OBJECTIF: Transforme les lignes ci-dessous en tableau Markdown avec une colonne « N° » pour le numéro de rang et une colonne « Ligne » pour le texte, en laissant de côté les lignes vides.

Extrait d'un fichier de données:
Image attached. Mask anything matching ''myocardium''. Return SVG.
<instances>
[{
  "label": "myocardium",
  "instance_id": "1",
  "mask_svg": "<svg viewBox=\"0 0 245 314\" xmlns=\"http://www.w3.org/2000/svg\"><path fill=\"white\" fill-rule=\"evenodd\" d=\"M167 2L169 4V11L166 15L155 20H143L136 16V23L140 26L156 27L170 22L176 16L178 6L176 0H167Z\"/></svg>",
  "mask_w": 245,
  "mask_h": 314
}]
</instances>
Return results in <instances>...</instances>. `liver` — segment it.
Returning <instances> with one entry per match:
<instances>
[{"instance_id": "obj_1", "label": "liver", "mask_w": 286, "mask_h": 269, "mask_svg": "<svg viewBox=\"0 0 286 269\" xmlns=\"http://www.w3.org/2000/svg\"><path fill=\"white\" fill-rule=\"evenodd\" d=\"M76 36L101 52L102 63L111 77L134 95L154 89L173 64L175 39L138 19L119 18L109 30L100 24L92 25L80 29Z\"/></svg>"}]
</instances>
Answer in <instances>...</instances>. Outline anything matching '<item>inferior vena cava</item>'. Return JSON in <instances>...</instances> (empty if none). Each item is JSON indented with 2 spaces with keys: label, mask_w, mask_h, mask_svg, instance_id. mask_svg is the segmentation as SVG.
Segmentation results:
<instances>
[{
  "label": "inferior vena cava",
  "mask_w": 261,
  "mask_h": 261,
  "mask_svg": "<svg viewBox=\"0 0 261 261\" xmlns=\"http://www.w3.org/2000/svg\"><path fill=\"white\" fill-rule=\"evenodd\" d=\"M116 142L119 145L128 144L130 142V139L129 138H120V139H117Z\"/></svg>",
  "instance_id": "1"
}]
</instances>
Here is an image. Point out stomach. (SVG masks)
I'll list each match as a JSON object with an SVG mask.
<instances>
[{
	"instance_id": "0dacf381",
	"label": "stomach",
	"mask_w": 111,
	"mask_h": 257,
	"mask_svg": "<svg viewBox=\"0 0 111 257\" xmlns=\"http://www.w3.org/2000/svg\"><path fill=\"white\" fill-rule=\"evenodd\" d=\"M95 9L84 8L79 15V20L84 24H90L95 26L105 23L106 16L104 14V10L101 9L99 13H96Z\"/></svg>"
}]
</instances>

RÉPONSE FINALE:
| N° | Ligne |
|---|---|
| 1 | Image attached. Mask anything matching ''myocardium''. Return SVG. |
| 2 | <instances> |
| 3 | [{ |
| 4 |   "label": "myocardium", |
| 5 |   "instance_id": "1", |
| 6 |   "mask_svg": "<svg viewBox=\"0 0 245 314\" xmlns=\"http://www.w3.org/2000/svg\"><path fill=\"white\" fill-rule=\"evenodd\" d=\"M167 2L169 4V11L166 15L155 20H143L136 16V23L140 26L156 27L170 22L176 16L178 6L176 0H167Z\"/></svg>", |
| 7 |   "mask_w": 245, |
| 8 |   "mask_h": 314 |
| 9 | }] |
| 10 | </instances> |
| 11 | Return results in <instances>...</instances>. `liver` — segment it. |
| 12 | Returning <instances> with one entry per match: |
| 13 | <instances> |
| 14 | [{"instance_id": "obj_1", "label": "liver", "mask_w": 286, "mask_h": 269, "mask_svg": "<svg viewBox=\"0 0 286 269\" xmlns=\"http://www.w3.org/2000/svg\"><path fill=\"white\" fill-rule=\"evenodd\" d=\"M76 36L101 52L102 63L111 77L134 95L154 89L173 64L175 39L138 19L119 18L109 30L100 24L92 25L80 29Z\"/></svg>"}] |
| 15 | </instances> |
| 16 | Answer in <instances>...</instances>. Outline anything matching '<item>inferior vena cava</item>'. Return JSON in <instances>...</instances> (empty if none). Each item is JSON indented with 2 spaces with keys: label, mask_w, mask_h, mask_svg, instance_id. mask_svg is the segmentation as SVG. |
| 17 | Segmentation results: |
| 18 | <instances> |
| 19 | [{ |
| 20 |   "label": "inferior vena cava", |
| 21 |   "mask_w": 261, |
| 22 |   "mask_h": 261, |
| 23 |   "mask_svg": "<svg viewBox=\"0 0 261 261\" xmlns=\"http://www.w3.org/2000/svg\"><path fill=\"white\" fill-rule=\"evenodd\" d=\"M116 142L119 145L128 144L130 142V139L129 138H120V139H117Z\"/></svg>", |
| 24 |   "instance_id": "1" |
| 25 | }] |
| 26 | </instances> |
| 27 | Here is an image. Point out stomach. (SVG masks) |
| 28 | I'll list each match as a JSON object with an SVG mask. |
| 29 | <instances> |
| 30 | [{ |
| 31 | 	"instance_id": "0dacf381", |
| 32 | 	"label": "stomach", |
| 33 | 	"mask_w": 111, |
| 34 | 	"mask_h": 257, |
| 35 | 	"mask_svg": "<svg viewBox=\"0 0 111 257\" xmlns=\"http://www.w3.org/2000/svg\"><path fill=\"white\" fill-rule=\"evenodd\" d=\"M95 9L84 8L79 15V20L84 24H90L95 26L105 23L106 16L104 14V10L101 9L99 13H96Z\"/></svg>" |
| 36 | }] |
| 37 | </instances> |